→ WHAT NEEDS TO BE DONE: In the listing below, locate the line containing "So for the right-most"; reproduce that line and all lines that follow it, unchanged.

[[ RECORDS FOR THIS TASK, beginning ]]

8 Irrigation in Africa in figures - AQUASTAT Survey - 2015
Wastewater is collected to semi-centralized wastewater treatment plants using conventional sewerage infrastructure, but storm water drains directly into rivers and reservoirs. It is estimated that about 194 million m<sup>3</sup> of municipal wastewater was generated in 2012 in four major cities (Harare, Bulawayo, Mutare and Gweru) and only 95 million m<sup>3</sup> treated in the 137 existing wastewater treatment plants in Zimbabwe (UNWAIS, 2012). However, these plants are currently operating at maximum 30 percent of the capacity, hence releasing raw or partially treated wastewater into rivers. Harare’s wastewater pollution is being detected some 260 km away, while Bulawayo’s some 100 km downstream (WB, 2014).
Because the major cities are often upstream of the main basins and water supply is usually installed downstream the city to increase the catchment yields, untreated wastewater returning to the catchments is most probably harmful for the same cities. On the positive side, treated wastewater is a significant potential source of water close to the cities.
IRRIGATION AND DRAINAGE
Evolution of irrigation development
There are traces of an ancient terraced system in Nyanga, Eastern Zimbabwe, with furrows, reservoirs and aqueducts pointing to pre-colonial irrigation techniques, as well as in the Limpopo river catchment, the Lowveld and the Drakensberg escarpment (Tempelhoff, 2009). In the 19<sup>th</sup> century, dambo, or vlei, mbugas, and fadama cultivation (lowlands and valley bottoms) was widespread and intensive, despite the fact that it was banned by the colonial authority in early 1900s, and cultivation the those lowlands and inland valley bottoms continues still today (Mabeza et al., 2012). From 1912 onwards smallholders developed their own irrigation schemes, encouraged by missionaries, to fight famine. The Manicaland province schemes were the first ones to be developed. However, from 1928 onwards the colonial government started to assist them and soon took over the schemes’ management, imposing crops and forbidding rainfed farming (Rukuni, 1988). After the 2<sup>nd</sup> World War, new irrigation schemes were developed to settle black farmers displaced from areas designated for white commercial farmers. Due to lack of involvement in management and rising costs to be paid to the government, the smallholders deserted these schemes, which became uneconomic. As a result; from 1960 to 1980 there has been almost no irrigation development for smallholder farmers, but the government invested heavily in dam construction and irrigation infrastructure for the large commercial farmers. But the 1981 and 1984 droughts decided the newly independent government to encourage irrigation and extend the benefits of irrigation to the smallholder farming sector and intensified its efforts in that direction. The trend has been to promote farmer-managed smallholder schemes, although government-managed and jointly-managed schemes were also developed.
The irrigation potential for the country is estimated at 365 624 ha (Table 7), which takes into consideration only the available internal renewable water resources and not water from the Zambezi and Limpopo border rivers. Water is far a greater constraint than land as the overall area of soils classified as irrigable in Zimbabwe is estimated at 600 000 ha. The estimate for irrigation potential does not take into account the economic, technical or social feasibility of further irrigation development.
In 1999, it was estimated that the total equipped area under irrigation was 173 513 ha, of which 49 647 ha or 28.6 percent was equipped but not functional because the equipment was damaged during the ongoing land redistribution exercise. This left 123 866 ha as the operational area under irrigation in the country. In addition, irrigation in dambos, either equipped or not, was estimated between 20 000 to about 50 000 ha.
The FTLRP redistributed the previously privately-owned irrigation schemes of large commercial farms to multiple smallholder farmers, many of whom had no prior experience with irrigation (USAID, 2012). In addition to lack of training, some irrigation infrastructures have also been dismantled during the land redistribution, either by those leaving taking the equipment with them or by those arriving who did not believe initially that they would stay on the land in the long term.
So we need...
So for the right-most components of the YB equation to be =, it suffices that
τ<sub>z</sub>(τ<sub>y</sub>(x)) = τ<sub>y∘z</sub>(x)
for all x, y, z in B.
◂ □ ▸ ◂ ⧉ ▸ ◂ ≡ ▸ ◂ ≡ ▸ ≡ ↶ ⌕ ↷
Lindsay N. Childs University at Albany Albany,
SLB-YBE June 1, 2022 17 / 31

[[ RECORDS FOR THIS TASK, end ]]

→ ANSWER BOX:
So for the right-most components of the YB equation to be =, it suffices that
τ<sub>z</sub>(τ<sub>y</sub>(x)) = τ<sub>y∘z</sub>(x)
for all x, y, z in B.
◂ □ ▸ ◂ ⧉ ▸ ◂ ≡ ▸ ◂ ≡ ▸ ≡ ↶ ⌕ ↷
Lindsay N. Childs University at Albany Albany,
SLB-YBE June 1, 2022 17 / 31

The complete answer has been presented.